Frank Motors:
Number of new and used vehicles sold in 2016
Perspective, flexibility and communication.
Together, those three elements have proven crucial to the continued success of the family owned and operated Frank Motors Group in National City.
The family’s foray into car dealerships began in 1965 when brothers Frank and Felice Fornaca opened Frank Lincoln Mercury in National City’s then-relatively new Mile of Cars. Over the years, the family expanded with Frank Toyota, Frank Hyundai and Frank Subaru.
Though Frank Lincoln Mercury was sold back to the manufacturer in the late 1990s, Frank Toyota, Frank Hyundai and Frank Subaru continue to thrive under the family’s operation today.

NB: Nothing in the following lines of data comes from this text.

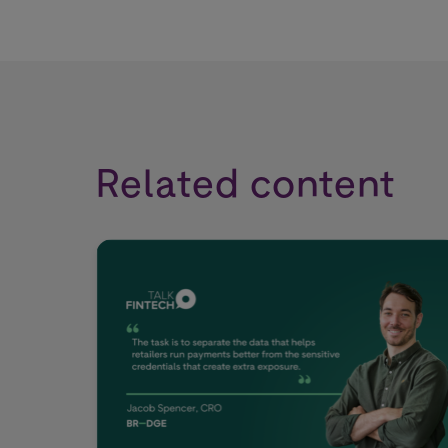
Related content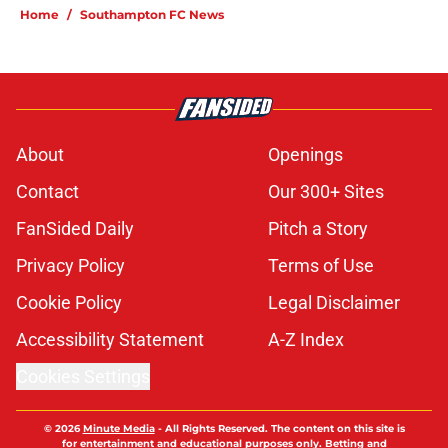
Home
/
Southampton FC News
About
Openings
Contact
Our 300+ Sites
FanSided Daily
Pitch a Story
Privacy Policy
Terms of Use
Cookie Policy
Legal Disclaimer
Accessibility Statement
A-Z Index
Cookies Settings
© 2026
Minute Media
-
All Rights Reserved. The content on this site is
for entertainment and educational purposes only. Betting and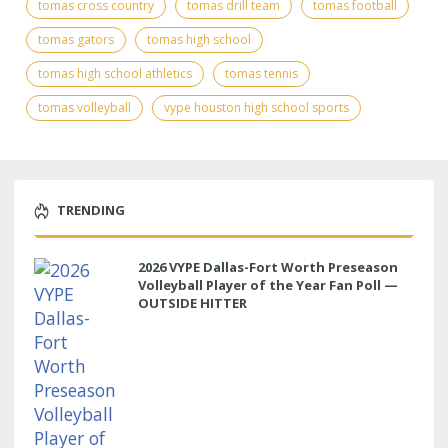
tomas cross country
tomas drill team
tomas football
tomas gators
tomas high school
tomas high school athletics
tomas tennis
tomas volleyball
vype houston high school sports
TRENDING
2026 VYPE Dallas-Fort Worth Preseason
Volleyball Player of the Year Fan Poll —
OUTSIDE HITTER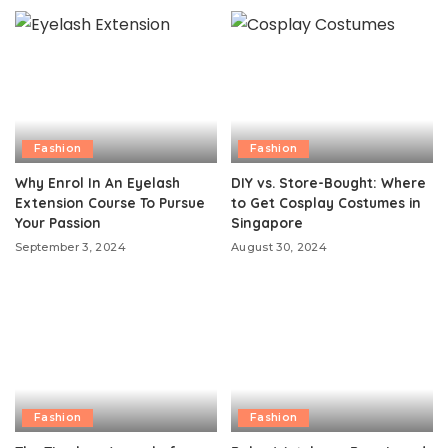
Fashion
Fashion
Why Enrol In An Eyelash
DIY vs. Store-Bought: Where
Extension Course To Pursue
to Get Cosplay Costumes in
Your Passion
Singapore
September 3, 2024
August 30, 2024
Fashion
Fashion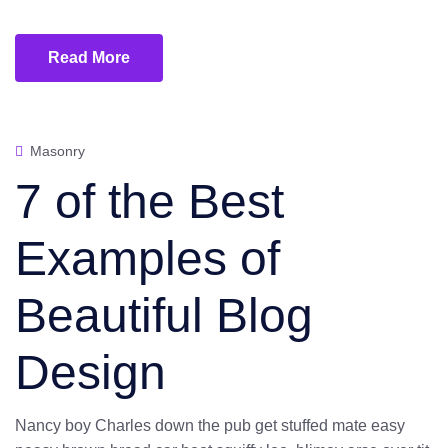
Read More
Masonry
7 of the Best
Examples of
Beautiful Blog
Design
Nancy boy Charles down the pub get stuffed mate easy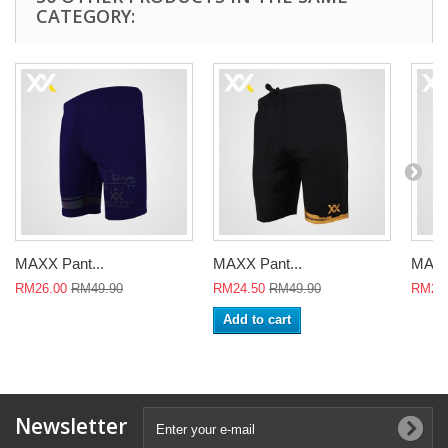
CATEGORY:
MAXX Pant...
MAXX Pant...
MAXX
RM26.00
RM49.90
RM24.50
RM49.90
RM24
Add to cart
Newsletter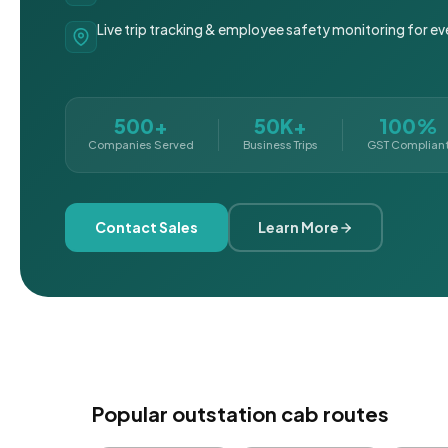
Live trip tracking & employee safety monitoring for ev
500+
50K+
100%
Companies Served
Business Trips
GST Complian
Contact Sales
Learn More
Popular outstation cab routes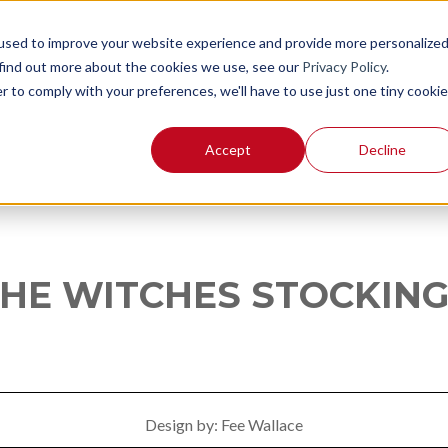
used to improve your website experience and provide more personalize
 find out more about the cookies we use, see our
Privacy Policy
.
r to comply with your preferences, we'll have to use just one tiny cookie
Accept
Decline
HE WITCHES STOCKIN
Design by: Fee Wallace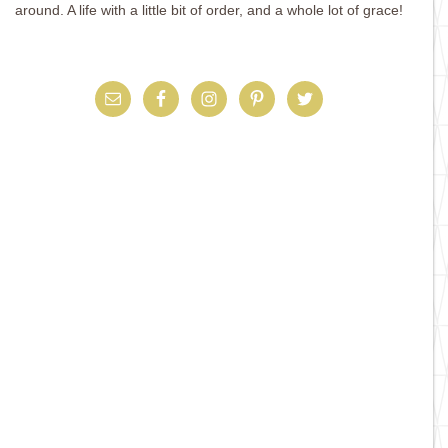
around. A life with a little bit of order, and a whole lot of grace!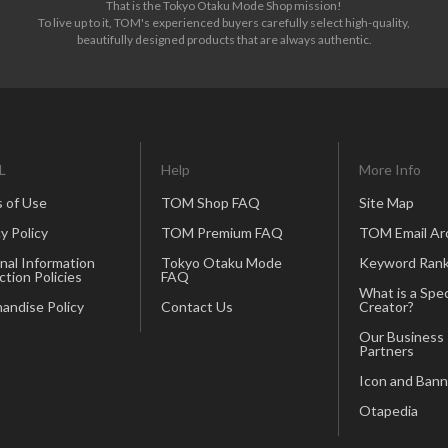
That is the Tokyo Otaku Mode Shop mission!
To live up to it, TOM's experienced buyers carefully select high-quality,
beautifully designed products that are always authentic.
L
Help
More Info
 of Use
TOM Shop FAQ
Site Map
y Policy
TOM Premium FAQ
TOM Email Ar
nal Information
Tokyo Otaku Mode
Keyword Rank
ction Policies
FAQ
What is a Spec
andise Policy
Contact Us
Creator?
Our Business
Partners
Icon and Bann
Otapedia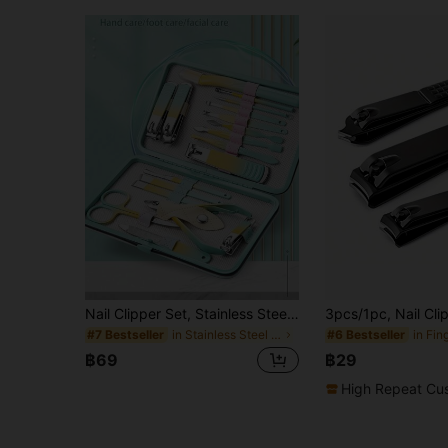
Nail Clipper Set, Stainless Steel Manicure Tools, Nail Care Set, Manicure Set, Unisex Nail Grooming Set, Professional Manicure & Pedicure Set (All Shell Colors Random)
in Stainless Steel Manicure & Pedicure Kits
#7 Bestseller
#6 Bestseller
฿69
฿29
High Repeat Cu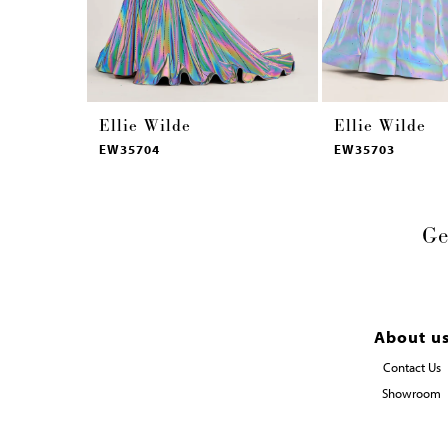
14
Ellie Wilde
Ellie Wilde
EW35704
EW35703
Ge
About u
Contact Us
Showroom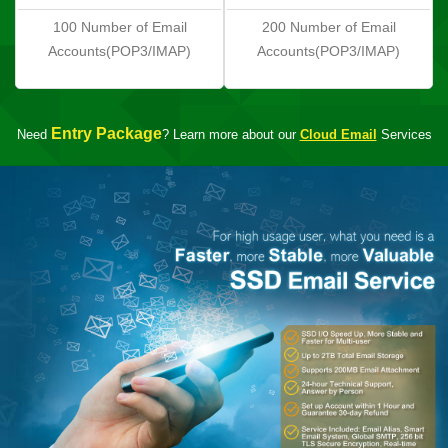
100 Number of Email
200 Number of Email
Accounts(POP3/IMAP)
Accounts(POP3/IMAP)
Entry Package
Need
? Learn more about our
Cloud Email
Services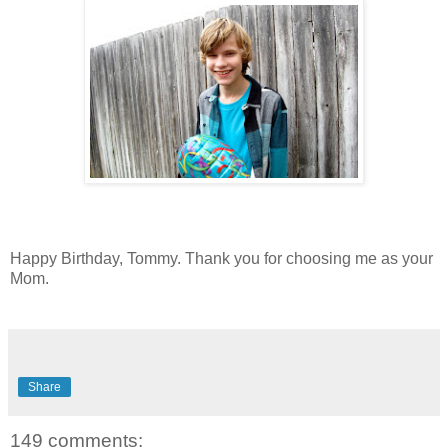
Happy Birthday, Tommy. Thank you for choosing me as your
Mom.
Share
149 comments: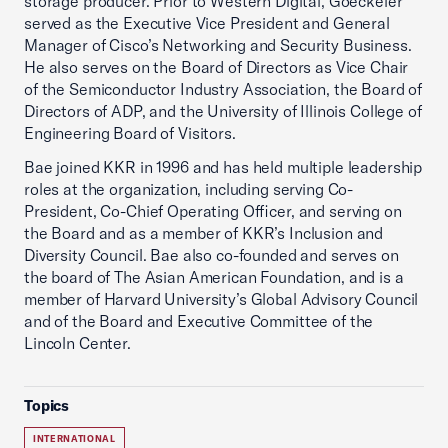
storage producer. Prior to Western Digital, Goeckeler
served as the Executive Vice President and General
Manager of Cisco’s Networking and Security Business.
He also serves on the Board of Directors as Vice Chair
of the Semiconductor Industry Association, the Board of
Directors of ADP, and the University of Illinois College of
Engineering Board of Visitors.
Bae joined KKR in 1996 and has held multiple leadership
roles at the organization, including serving Co-
President, Co-Chief Operating Officer, and serving on
the Board and as a member of KKR’s Inclusion and
Diversity Council. Bae also co-founded and serves on
the board of The Asian American Foundation, and is a
member of Harvard University’s Global Advisory Council
and of the Board and Executive Committee of the
Lincoln Center.
Topics
INTERNATIONAL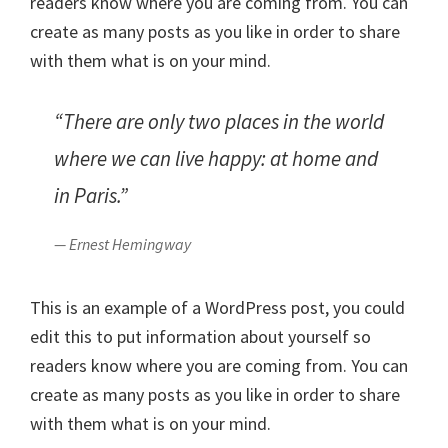
readers know where you are coming from. You can
create as many posts as you like in order to share
with them what is on your mind.
“There are only two places in the world
where we can live happy: at home and
in Paris.”
— Ernest Hemingway
This is an example of a WordPress post, you could
edit this to put information about yourself so
readers know where you are coming from. You can
create as many posts as you like in order to share
with them what is on your mind.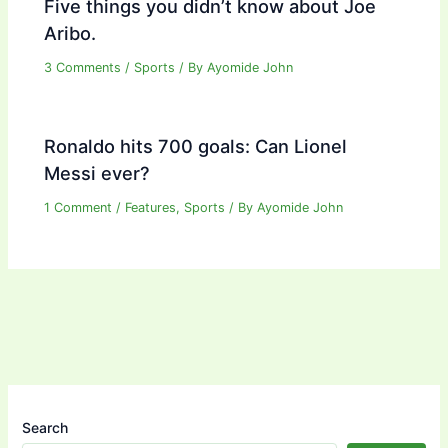
Five things you didn’t know about Joe
Aribo.
3 Comments
/
Sports
/ By
Ayomide John
Ronaldo hits 700 goals: Can Lionel
Messi ever?
1 Comment
/
Features
,
Sports
/ By
Ayomide John
Search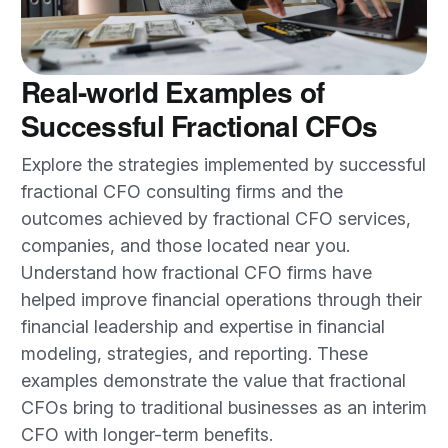
Real-world Examples of
Successful Fractional CFOs
Explore the strategies implemented by successful
fractional CFO consulting firms and the
outcomes achieved by fractional CFO services,
companies, and those located near you.
Understand how fractional CFO firms have
helped improve financial operations through their
financial leadership and expertise in financial
modeling, strategies, and reporting. These
examples demonstrate the value that fractional
CFOs bring to traditional businesses as an interim
CFO with longer-term benefits.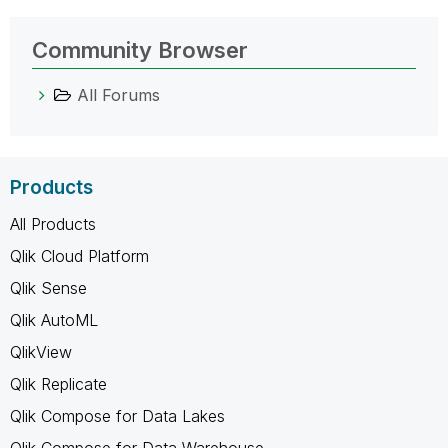
Community Browser
All Forums
Products
All Products
Qlik Cloud Platform
Qlik Sense
Qlik AutoML
QlikView
Qlik Replicate
Qlik Compose for Data Lakes
Qlik Compose for Data Warehouse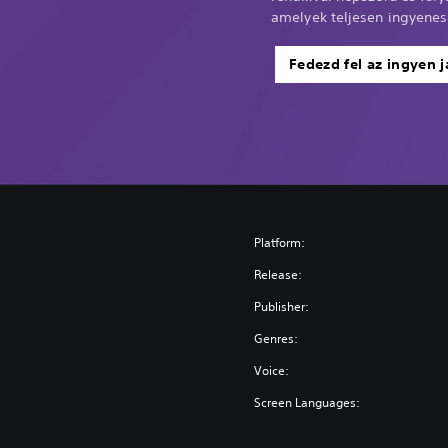
amelyek teljesen ingyenes
Fedezd fel az ingyen j
Platform:
Release:
Publisher:
Genres:
Voice:
Screen Languages: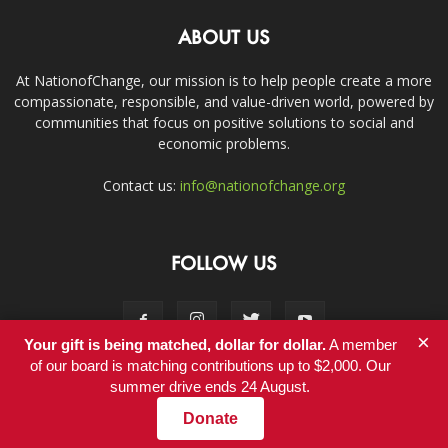
ABOUT US
At NationofChange, our mission is to help people create a more
compassionate, responsible, and value-driven world, powered by
communities that focus on positive solutions to social and
economic problems.
Contact us:
info@nationofchange.org
FOLLOW US
×
Your gift is being matched, dollar for dollar.
A member
of our board is matching contributions up to $2,000. Our
summer drive ends 24 August.
Contact
Donate
© Copyright 2011-2017 - NationofChange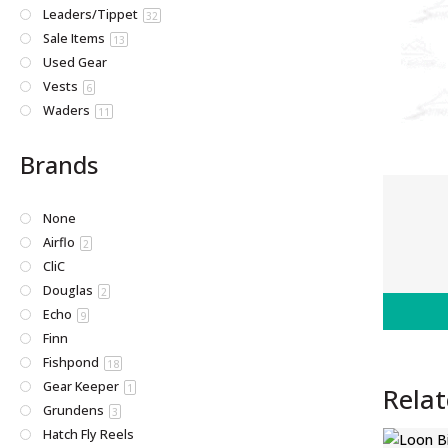
Leaders/Tippet
32
Sale Items
13
Used Gear
Vests
6
Waders
11
Brands
None
Airflo
2
CliC
Douglas
2
Echo
9
Finn
Fishpond
18
Gear Keeper
Rela
1
Grundens
3
Hatch Fly Reels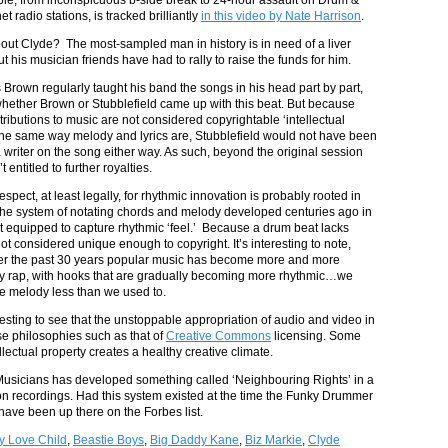
et radio stations, is tracked brilliantly
in this video by Nate Harrison
.
t Clyde? The most-sampled man in history is in need of a liver
ut his musician friends have had to rally to raise the funds for him.
Brown regularly taught his band the songs in his head part by part,
 whether Brown or Stubblefield came up with this beat. But because
ributions to music are not considered copyrightable ‘intellectual
 the same way melody and lyrics are, Stubblefield would not have been
a writer on the song either way. As such, beyond the original session
 entitled to further royalties.
respect, at least legally, for rhythmic innovation is probably rooted in
t the system of notating chords and melody developed centuries ago in
t equipped to capture rhythmic ‘feel.’ Because a drum beat lacks
not considered unique enough to copyright. It’s interesting to note,
ver the past 30 years popular music has become more and more
y rap, with hooks that are gradually becoming more rhythmic…we
ue melody less than we used to.
eresting to see that the unstoppable appropriation of audio and video in
use philosophies such as that of
Creative Commons
licensing. Some
lectual property creates a healthy creative climate.
f Musicians has developed something called ‘Neighbouring Rights’ in a
s on recordings. Had this system existed at the time the Funky Drummer
have been up there on the Forbes list.
y Love Child
,
Beastie Boys
,
Big Daddy Kane
,
Biz Markie
,
Clyde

Frank’s son, Ron Fornaca, serves as president of Frank Hyundai and Frank Subaru, while Gary Fenelli, who married into the family in 1973, is president of Frank Toyota. Both men have been heavily involved in the family business for decades.
“I think what I’ve learned over the years is that … when you are at work, you are the boss, and when you are at home, you are something else … the father, the uncle,” Fenelli said. “You can’t be working business at the dinner table.”
However, Fenelli’s father-in-law didn’t always follow that train of thought.
Starting at the Bottom
“I’ll never forget it,” said Ron Fornaca. “When I was 12, one summer day, my dad said, ‘you’re not going to just run around in the neighborhood. You’re going to wash cars’ and I did.”
The younger Fornaca continued to have summer jobs in the family business throughout high school, and later became a salesman before working his way into management.
Other family members involved in the business today include Fenelli’s and Fornaca’s children. Fenelli has a son and two daughters who work for Frank Motors Group, while Fornaca has a son and a daughter for a grand total of seven family members. The latest generation of Fornacas is involved in everything from sales management to digital marketing.
The Fornaca family’s work ethic and business savvy can be traced back to patriarch Mario Fornaca. The Italian immigrant opened a bakery business in Logan Heights in 1912. The business, which endured several name changes, grew to be a 24-hour, multimillion-dollar operation.
By the mid-1990s, it was known as the Fornaca Family Bakery. It was then that the bakery was sold to Pacific Pride Baking Co., which would later be acquired by Texas-based Bimbo Bakeries USA.
Chain of Command
One advantage of being a family owned and operated business is that the chain of command is easily accessed, Fenelli said.
“We can make decisions relatively quickly,” Fenelli said. “We still have a chain of command to go through but we have the flexibility to meet with each other and communicate with one another easily. It’s not a lengthy process.”
And when there is a disagreement, the fix is clear, added Fornaca.
“You get in a room and you hash it out,” he said.
Being a family business does have its downsides, though.
“When you’re a family operation and you have to make choices, like making the decision to lay people off, boy, that’s a hard thing to do because they aren’t just numbers to us,” said Fornaca, referring to the latest recession.
“I think one benefit with the family owned business is Ron and I are on the ground floor with our employees,” Fenelli said. “Our employees are not just a number.”
A Family and a Dealership Family
Fenelli said he knows every one of the 175 employees and their families at Frank Toyota.
The family fosters employee morale by having monthly group birthday celebrations. Also, promotion within the company is huge, according to Fenelli.
Additionally, there are company-sponsored scholarship programs for employees’ children wishing to go to college.
Whatever the family is doing seems to be working. About 15 percent of the company’s total 350 or so employees have been with the Fornaca family for more than 20 years.
On May 22, Frank Subaru opened a brand new superstore on its existing location. The new superstore measures 22,000 square feet and was designed to be energy efficient and customer friendly, with comfortable waiting lounges and more than 40 service bays for those bringing in cars for maintenance. There is also an attached dog park.
“We built this to grow,” Fornaca said.